Residents living in the Village of Lowellville and Coitsville township said they're fed up with truck traffic. Some are worried it poses a risk in their neighborhoods.

“Being a rural road, you see a lot of people riding their bikes, or walking, running down the streets. They’re not used to seeing semis driving down the street,” Tim Reardon, CEO of the Villa Maria Campus Center.

Despite signs prohibiting landfill trucks, residents say it's been a problem for years. Rick Alli, Chief of Police at the Lowellville Police Department said signs have been put up to try and stop landfill trucks on the roads, but they are still a problem in many neighborhoods.

Despite the signs, Alli said he sees the landfill trucks on a regular basis. Ali said he receives a report of a landfill truck causing damage about once a a month. 

Many of these trucks are dropping waste at a nearby landfill, but their GPS is bringing them off the highway, and onto these residential roads.

“They’ll go down either Wood Street or Walnut Street, and those are small residential streets. They cannot make those turns. So as they try to make those turns, they’re destroying yards, they’re going over our sidewalks, they crack the sidewalk,” said Alli.

Resident’s yards and property have also been damaged from the trucks.
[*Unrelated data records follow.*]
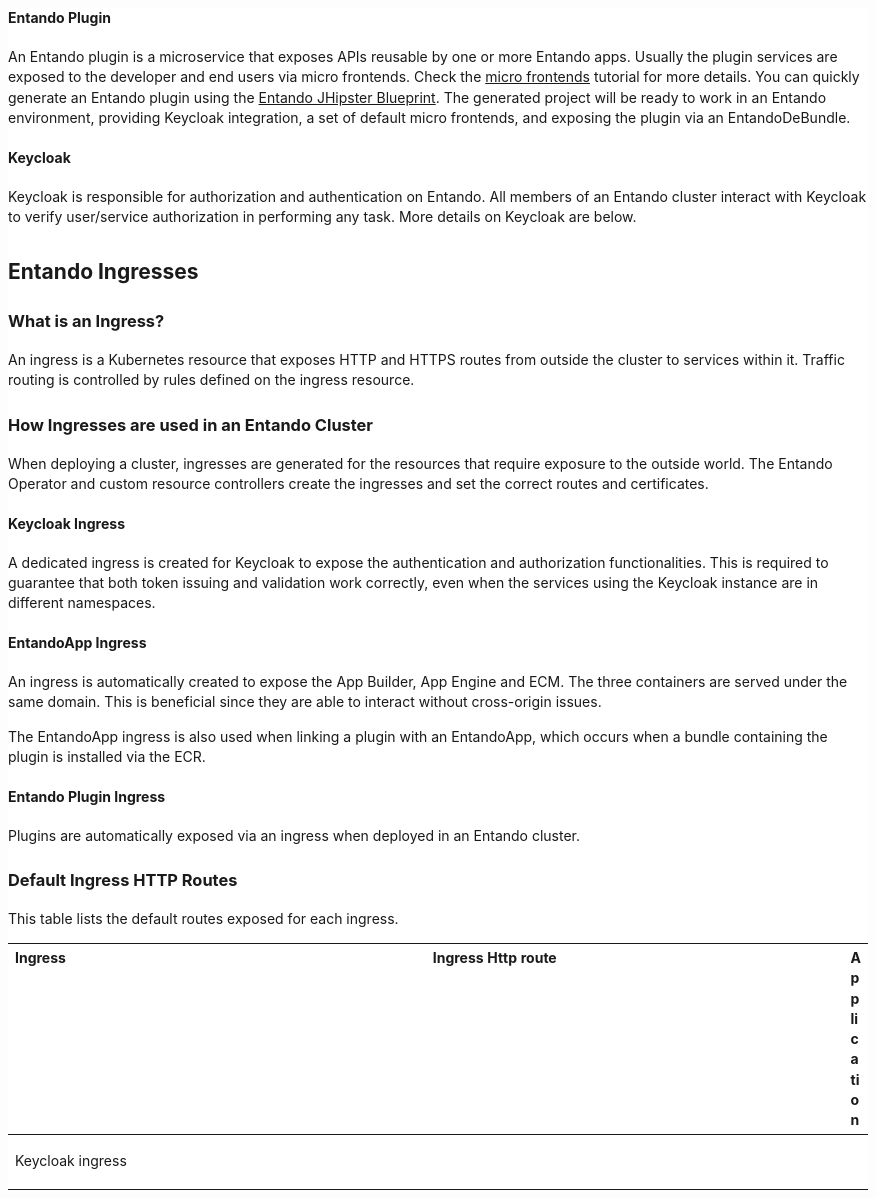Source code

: #### Entando Plugin

An Entando plugin is a microservice that exposes APIs reusable by one or
more Entando apps. Usually the plugin services are exposed to the developer and end users via micro frontends. Check the
[micro frontends](../../tutorials/create/mfe/react) tutorial for more details. You can
quickly generate an Entando plugin using the [Entando JHipster Blueprint](../../tutorials/create/ms/generate-microservices-and-micro-frontends.md). The generated project will be ready to work in an Entando environment, providing Keycloak integration, a set of default micro frontends,
and exposing the plugin via an EntandoDeBundle.

#### Keycloak

Keycloak is responsible for authorization and
authentication on Entando. All members of an Entando cluster interact with
Keycloak to verify user/service authorization in performing any
task. More details on Keycloak are below.

## Entando Ingresses

### What is an Ingress?

An ingress is a Kubernetes resource that exposes HTTP and HTTPS routes from outside the cluster to services within it. Traffic routing is controlled by rules defined on the ingress resource.

### How Ingresses are used in an Entando Cluster

When deploying a cluster, ingresses are generated for the resources that require exposure to the outside world. The Entando Operator and custom resource controllers create the ingresses and set the correct routes and certificates.

#### Keycloak Ingress
A dedicated ingress is created for Keycloak to expose the authentication and authorization functionalities. This is required to guarantee that both token issuing and validation work correctly, even when the services using the Keycloak instance are in different namespaces.

#### EntandoApp Ingress
An ingress is automatically created to expose the App Builder, App Engine and ECM.
The three containers are served under the same domain. This is beneficial since they are able to interact without cross-origin issues.

The EntandoApp ingress is also used when linking a plugin with an EntandoApp, which occurs when a bundle containing the plugin is installed via the ECR. 

####  Entando Plugin Ingress
Plugins are automatically exposed via an ingress when deployed in an Entando cluster.

### Default Ingress HTTP Routes

This table lists the default routes exposed for each ingress.
<table>
<colgroup>
<col width="50%" />
<col width="50%" />
</colgroup>
<thead>
<tr class="header">
<th align="left">Ingress</th>
<th align="left">Ingress Http route</th>
<th align="left">Application</th>
</tr>
</thead>
<tbody>
<tr class="odd">
<td align="left"><p>Keycloak ingress</p></td>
One resident said multiple trucks have driven into his yard, and his mailbox was knocked down several times.

Some residents said they see the trucks every day. 

“They would drive up and down the street like all hours of the day pretty much, like nighttime, daytime,” said resident Morgan Guiles.

Alli said a language barrier has prevented some of the drivers from reading the signs altogether.

Alli said there's a $250 fine for any landfill truck caught on these roads.